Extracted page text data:
--- START ---
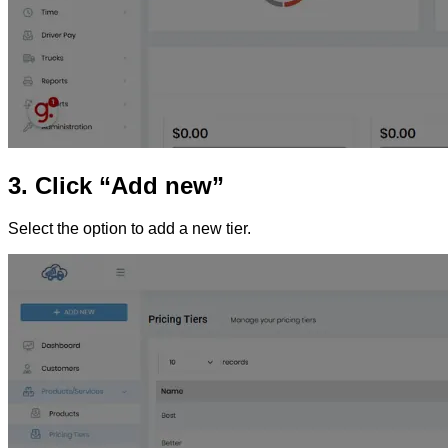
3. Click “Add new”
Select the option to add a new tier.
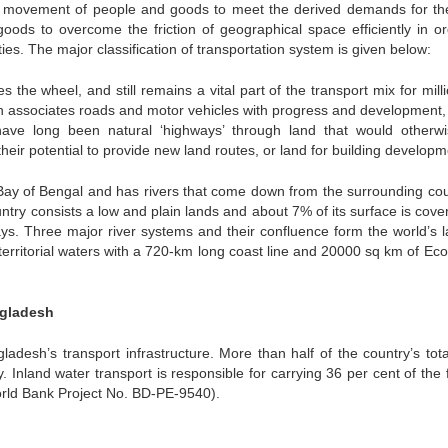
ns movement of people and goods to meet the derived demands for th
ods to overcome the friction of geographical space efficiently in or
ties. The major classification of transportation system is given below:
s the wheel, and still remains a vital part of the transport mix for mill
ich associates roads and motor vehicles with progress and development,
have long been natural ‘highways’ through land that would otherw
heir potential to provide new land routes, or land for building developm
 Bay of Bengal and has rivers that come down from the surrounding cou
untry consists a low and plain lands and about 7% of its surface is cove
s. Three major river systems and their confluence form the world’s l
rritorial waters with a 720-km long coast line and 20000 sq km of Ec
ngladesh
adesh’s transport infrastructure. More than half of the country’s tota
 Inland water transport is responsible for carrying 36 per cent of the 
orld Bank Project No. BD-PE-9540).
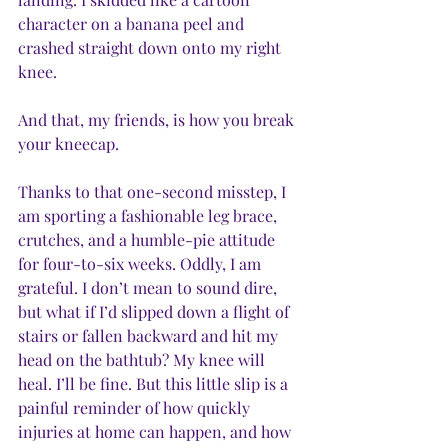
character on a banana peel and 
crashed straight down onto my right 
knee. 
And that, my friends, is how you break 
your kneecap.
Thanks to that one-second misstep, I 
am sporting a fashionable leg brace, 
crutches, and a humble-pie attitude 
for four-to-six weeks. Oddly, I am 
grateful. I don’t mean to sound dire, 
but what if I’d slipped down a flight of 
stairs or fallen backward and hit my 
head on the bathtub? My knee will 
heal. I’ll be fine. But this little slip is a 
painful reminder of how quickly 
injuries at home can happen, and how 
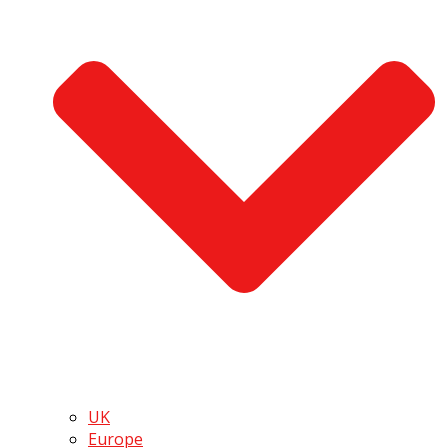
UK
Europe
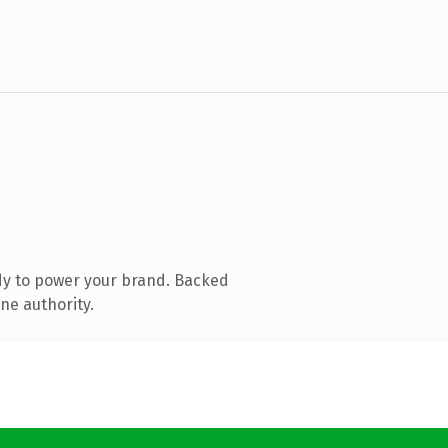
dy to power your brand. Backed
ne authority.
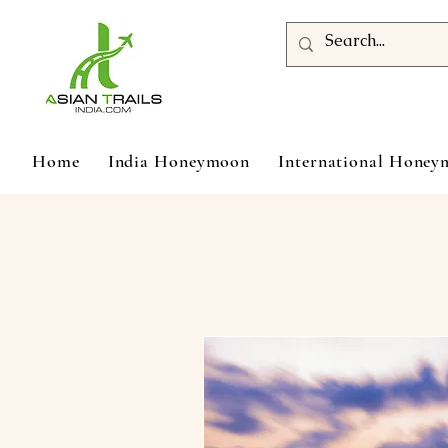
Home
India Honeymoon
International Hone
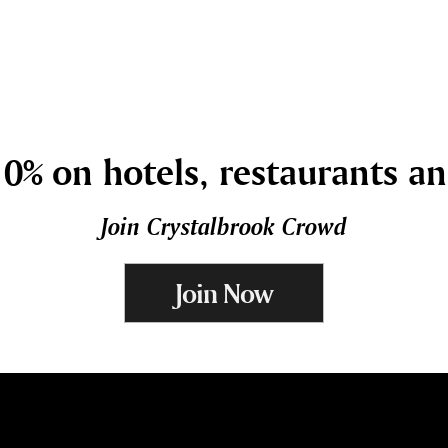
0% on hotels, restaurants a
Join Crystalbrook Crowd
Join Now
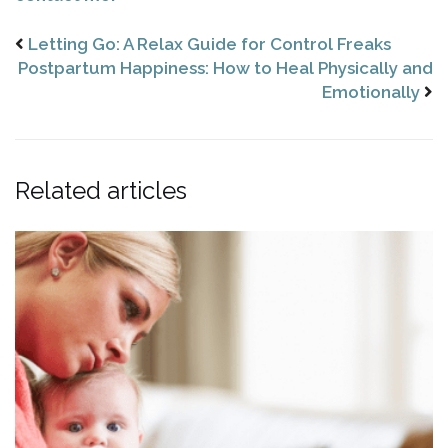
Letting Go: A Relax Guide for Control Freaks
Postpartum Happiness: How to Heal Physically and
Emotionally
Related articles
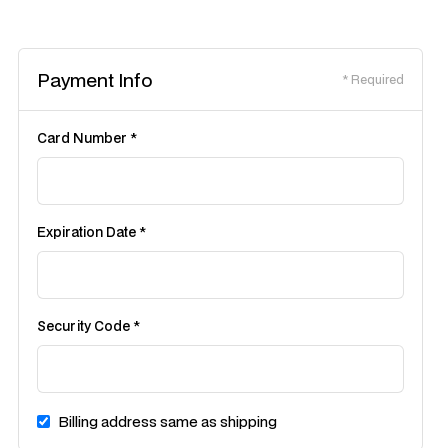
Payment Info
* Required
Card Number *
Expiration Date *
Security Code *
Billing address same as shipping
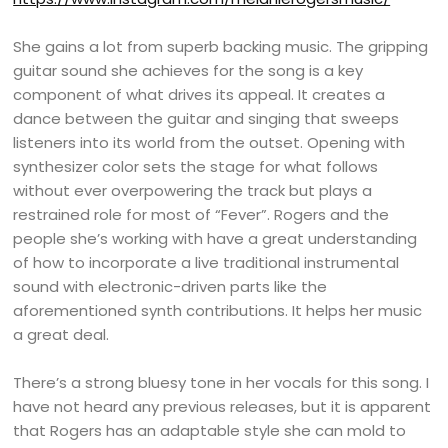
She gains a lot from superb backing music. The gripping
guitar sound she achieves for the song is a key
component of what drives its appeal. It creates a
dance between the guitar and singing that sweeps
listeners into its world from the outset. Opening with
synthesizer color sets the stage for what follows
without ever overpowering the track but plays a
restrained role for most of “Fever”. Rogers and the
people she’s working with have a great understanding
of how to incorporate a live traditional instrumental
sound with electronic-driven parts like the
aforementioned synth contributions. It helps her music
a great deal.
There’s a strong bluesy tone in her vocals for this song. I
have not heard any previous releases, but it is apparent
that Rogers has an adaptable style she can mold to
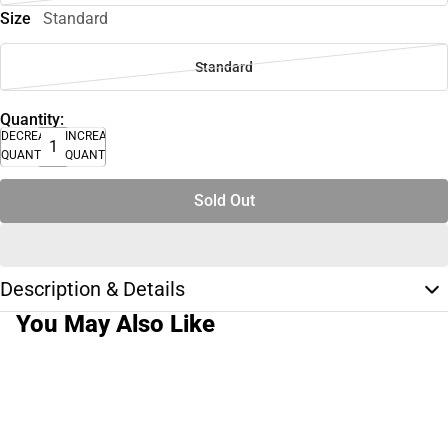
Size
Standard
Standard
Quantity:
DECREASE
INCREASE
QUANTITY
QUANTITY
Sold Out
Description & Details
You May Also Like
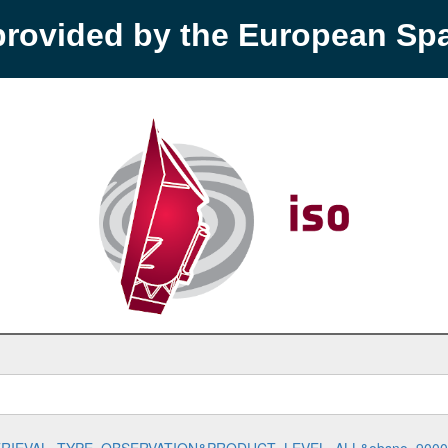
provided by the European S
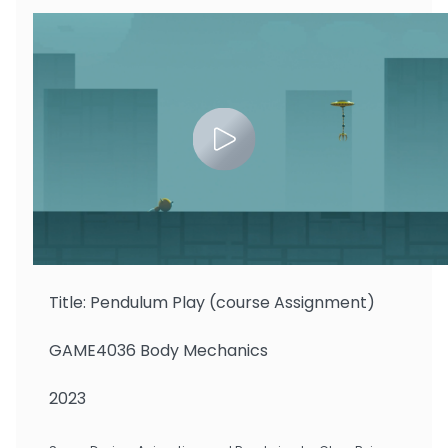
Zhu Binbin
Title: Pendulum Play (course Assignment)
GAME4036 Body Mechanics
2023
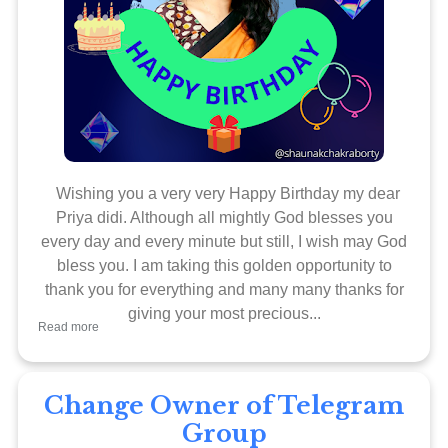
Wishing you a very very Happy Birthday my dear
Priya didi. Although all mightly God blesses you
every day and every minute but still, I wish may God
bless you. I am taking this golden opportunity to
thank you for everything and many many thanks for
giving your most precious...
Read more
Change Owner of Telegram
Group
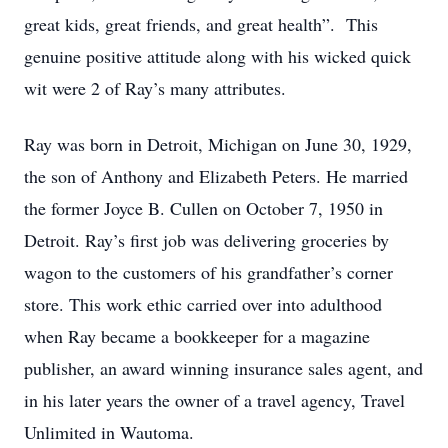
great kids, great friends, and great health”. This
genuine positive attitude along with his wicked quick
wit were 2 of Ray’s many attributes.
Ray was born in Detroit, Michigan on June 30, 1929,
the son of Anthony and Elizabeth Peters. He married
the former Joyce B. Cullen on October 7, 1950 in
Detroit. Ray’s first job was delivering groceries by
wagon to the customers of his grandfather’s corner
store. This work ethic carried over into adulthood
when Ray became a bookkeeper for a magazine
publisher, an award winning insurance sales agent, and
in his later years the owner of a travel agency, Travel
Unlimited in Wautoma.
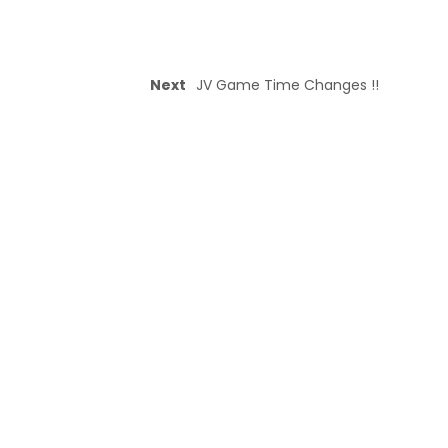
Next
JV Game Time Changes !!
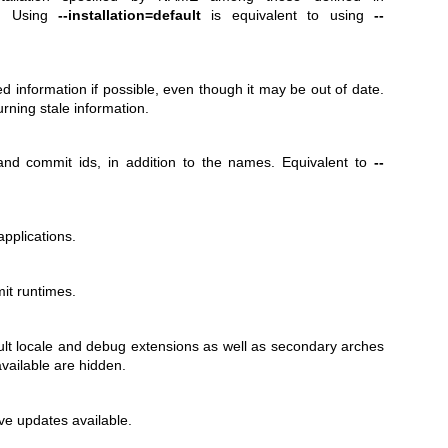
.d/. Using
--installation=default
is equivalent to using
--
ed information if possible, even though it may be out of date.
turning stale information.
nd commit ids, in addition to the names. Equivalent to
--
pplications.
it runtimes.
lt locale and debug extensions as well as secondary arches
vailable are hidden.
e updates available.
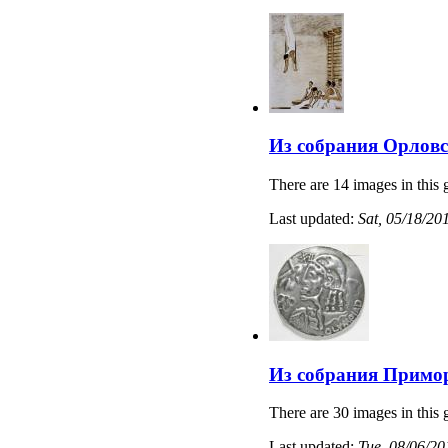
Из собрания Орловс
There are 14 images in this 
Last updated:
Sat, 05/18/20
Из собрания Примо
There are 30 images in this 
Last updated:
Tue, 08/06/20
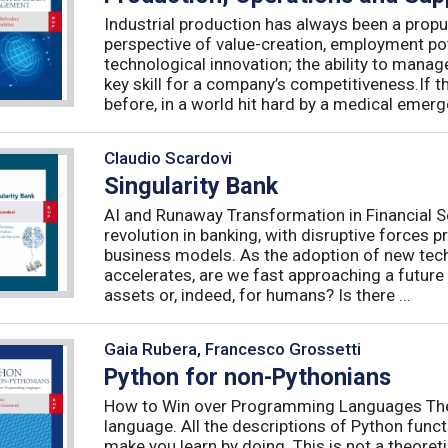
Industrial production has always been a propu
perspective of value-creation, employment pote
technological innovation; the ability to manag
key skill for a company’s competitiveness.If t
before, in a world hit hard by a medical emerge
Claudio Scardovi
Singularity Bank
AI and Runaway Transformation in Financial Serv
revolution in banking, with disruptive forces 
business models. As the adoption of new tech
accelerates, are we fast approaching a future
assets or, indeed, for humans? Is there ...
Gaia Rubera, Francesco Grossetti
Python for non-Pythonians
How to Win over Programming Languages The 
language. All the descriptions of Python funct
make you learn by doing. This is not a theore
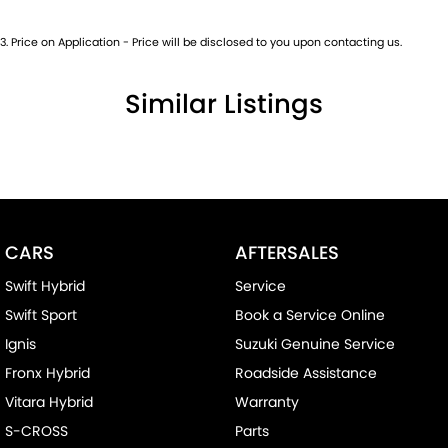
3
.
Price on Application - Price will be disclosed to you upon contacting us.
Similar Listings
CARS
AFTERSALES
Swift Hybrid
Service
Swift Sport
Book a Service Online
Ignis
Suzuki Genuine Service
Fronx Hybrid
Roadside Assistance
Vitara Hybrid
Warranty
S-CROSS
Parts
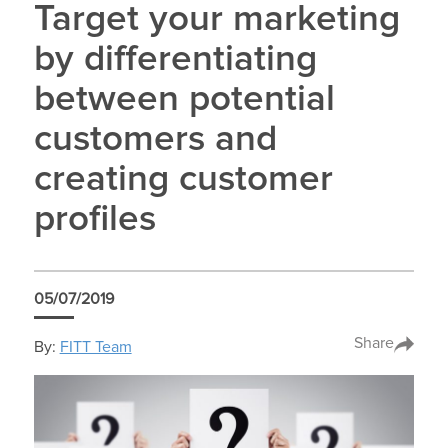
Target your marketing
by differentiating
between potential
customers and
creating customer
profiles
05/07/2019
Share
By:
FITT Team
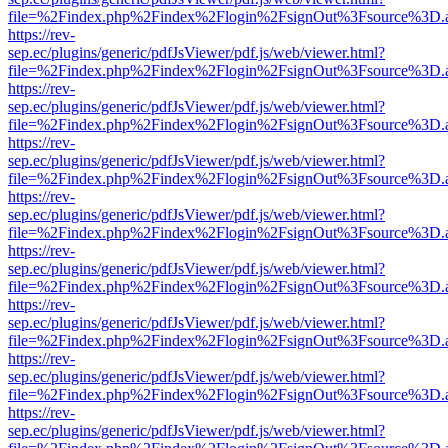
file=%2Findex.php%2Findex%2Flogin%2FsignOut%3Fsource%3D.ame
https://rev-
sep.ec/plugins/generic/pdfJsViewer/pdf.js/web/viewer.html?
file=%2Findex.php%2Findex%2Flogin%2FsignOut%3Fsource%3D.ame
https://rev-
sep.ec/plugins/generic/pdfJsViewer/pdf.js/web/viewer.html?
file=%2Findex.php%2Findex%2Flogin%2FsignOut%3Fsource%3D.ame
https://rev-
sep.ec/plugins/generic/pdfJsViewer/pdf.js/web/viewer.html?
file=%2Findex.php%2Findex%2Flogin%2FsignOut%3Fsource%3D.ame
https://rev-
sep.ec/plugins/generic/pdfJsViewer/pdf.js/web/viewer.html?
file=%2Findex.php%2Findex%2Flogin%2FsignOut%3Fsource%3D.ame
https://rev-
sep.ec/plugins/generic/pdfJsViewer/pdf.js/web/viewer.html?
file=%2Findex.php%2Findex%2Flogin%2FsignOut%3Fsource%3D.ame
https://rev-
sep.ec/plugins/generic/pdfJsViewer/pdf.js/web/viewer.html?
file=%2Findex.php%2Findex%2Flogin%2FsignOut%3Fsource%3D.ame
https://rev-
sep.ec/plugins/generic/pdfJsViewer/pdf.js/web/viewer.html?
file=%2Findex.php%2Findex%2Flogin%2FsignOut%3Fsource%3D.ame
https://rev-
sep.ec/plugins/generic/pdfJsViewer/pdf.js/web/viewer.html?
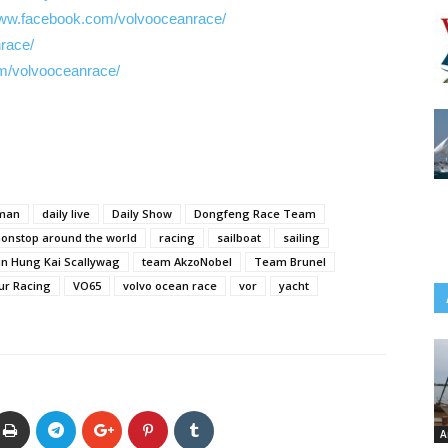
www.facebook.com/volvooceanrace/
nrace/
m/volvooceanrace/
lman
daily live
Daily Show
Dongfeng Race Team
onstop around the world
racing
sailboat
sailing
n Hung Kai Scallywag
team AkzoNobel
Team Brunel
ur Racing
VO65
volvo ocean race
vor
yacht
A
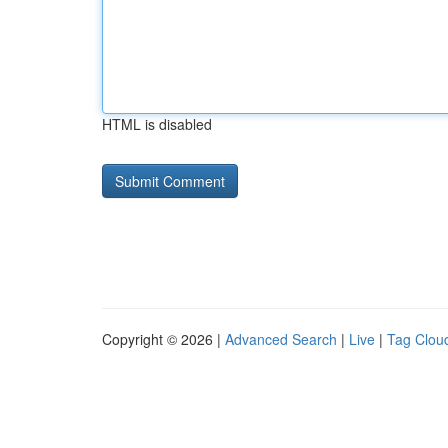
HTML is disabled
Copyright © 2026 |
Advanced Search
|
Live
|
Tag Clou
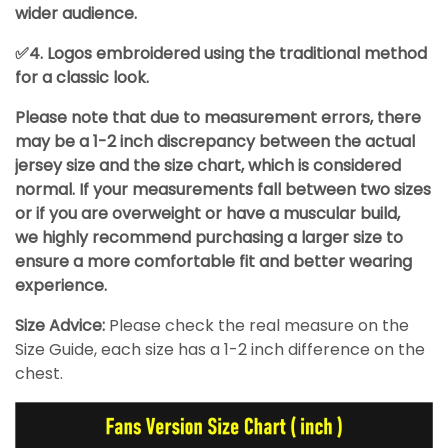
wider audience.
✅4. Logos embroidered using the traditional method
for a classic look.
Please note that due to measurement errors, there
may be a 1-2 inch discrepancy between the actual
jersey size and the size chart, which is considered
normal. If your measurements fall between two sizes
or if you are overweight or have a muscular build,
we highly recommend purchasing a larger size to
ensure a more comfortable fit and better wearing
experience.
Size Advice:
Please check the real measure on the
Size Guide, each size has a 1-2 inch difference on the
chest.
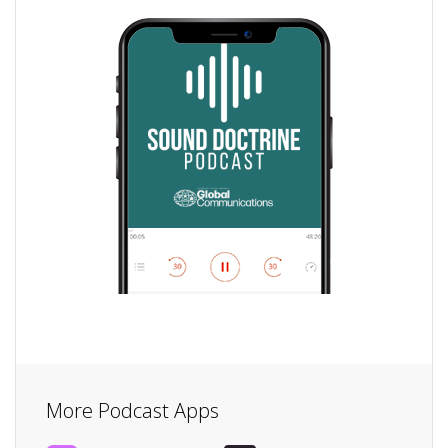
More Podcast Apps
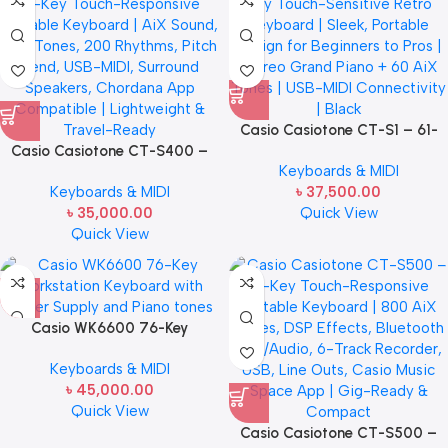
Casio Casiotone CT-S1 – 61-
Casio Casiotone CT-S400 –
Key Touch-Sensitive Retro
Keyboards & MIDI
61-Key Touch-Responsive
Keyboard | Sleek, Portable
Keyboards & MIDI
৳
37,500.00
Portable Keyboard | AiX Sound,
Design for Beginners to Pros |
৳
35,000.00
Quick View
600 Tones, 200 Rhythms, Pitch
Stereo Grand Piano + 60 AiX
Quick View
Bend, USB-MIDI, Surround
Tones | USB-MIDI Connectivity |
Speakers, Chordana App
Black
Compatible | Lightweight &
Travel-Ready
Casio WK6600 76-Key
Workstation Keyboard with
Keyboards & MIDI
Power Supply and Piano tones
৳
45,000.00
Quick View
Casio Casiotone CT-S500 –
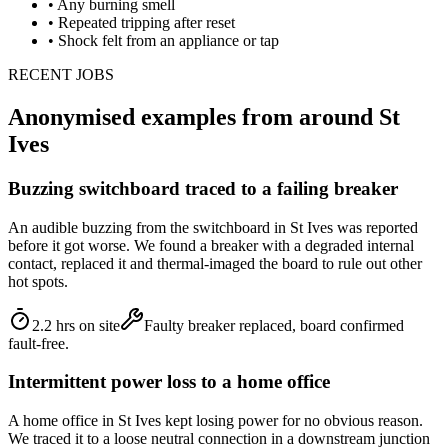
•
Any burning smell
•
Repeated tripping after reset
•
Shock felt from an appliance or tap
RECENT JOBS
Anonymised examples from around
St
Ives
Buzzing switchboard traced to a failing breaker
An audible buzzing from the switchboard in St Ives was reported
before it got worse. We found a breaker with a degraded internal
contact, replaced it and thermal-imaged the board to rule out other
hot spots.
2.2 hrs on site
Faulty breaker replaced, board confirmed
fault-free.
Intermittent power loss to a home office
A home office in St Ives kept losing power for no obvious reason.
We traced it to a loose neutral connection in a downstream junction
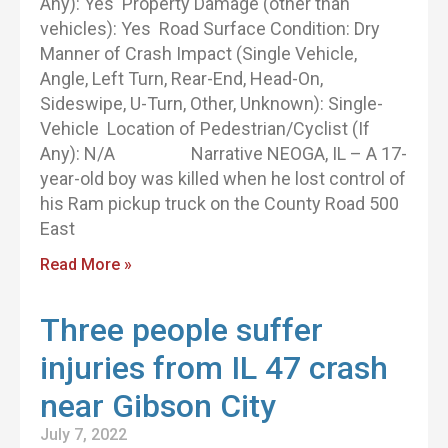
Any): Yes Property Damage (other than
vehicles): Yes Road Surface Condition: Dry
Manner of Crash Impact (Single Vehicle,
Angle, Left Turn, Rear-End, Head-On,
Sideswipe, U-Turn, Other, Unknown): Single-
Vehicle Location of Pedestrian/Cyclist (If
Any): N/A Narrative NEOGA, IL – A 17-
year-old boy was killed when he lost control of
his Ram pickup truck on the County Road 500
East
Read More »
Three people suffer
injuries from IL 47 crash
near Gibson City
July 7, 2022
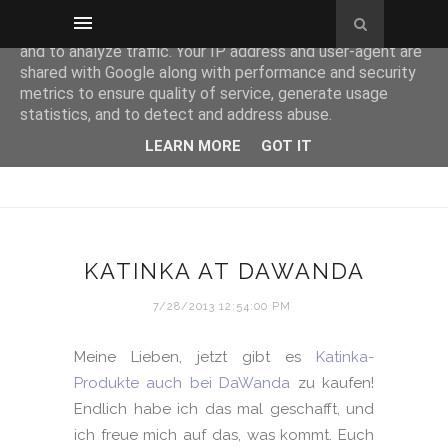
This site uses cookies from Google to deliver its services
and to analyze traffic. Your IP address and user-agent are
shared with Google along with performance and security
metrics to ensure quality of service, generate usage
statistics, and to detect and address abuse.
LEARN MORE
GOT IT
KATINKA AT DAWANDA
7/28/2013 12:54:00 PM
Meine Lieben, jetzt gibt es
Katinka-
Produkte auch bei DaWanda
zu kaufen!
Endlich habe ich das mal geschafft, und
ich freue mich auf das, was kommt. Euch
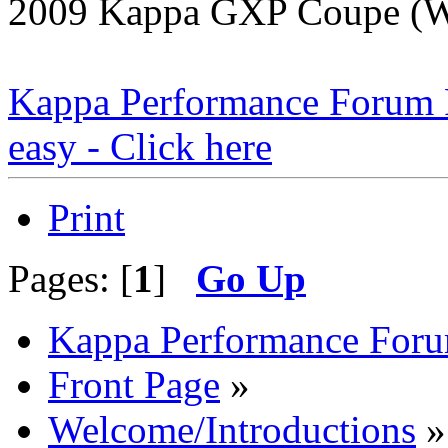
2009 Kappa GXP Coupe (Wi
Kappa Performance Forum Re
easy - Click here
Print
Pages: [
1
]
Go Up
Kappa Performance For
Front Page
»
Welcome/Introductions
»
--- END ---
» **REQUEST**: Your response must consist of the lines from the beginning of the data through the line containing "Inland water transport", transcribed exactly, with no pictures.

» **TASK RESULT**:
3. Click “Add new”
Select the option to add a new tier.
ns movement of people and goods to meet the derived demands for th
ods to overcome the friction of geographical space efficiently in or
ties. The major classification of transportation system is given below:
s the wheel, and still remains a vital part of the transport mix for mill
ich associates roads and motor vehicles with progress and development,
have long been natural ‘highways’ through land that would otherw
heir potential to provide new land routes, or land for building developm
 Bay of Bengal and has rivers that come down from the surrounding cou
untry consists a low and plain lands and about 7% of its surface is cove
s. Three major river systems and their confluence form the world’s l
rritorial waters with a 720-km long coast line and 20000 sq km of Ec
ngladesh
adesh’s transport infrastructure. More than half of the country’s tota
 Inland water transport is responsible for carrying 36 per cent of the 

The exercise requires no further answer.